* ASSIGNED TASK *
Write out every line of text in the material below without changing anything, and leave the pictures out.

==========

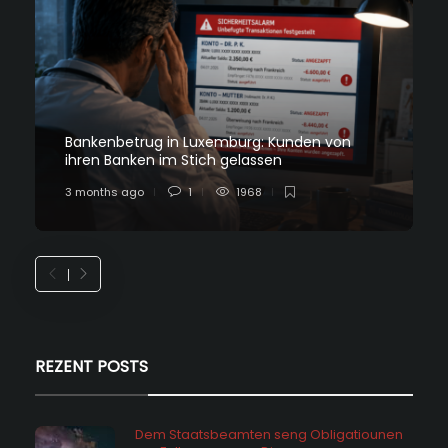
Bankenbetrug in Luxemburg: Kunden von
ihren Banken im Stich gelassen
3 months ago
1
1968
REZENT POSTS
Dem Staatsbeamten seng Obligatiounen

==========

* WRITTEN RESPONSE *
Bankenbetrug in Luxemburg: Kunden von
ihren Banken im Stich gelassen
3 months ago
1
1968
REZENT POSTS
Dem Staatsbeamten seng Obligatiounen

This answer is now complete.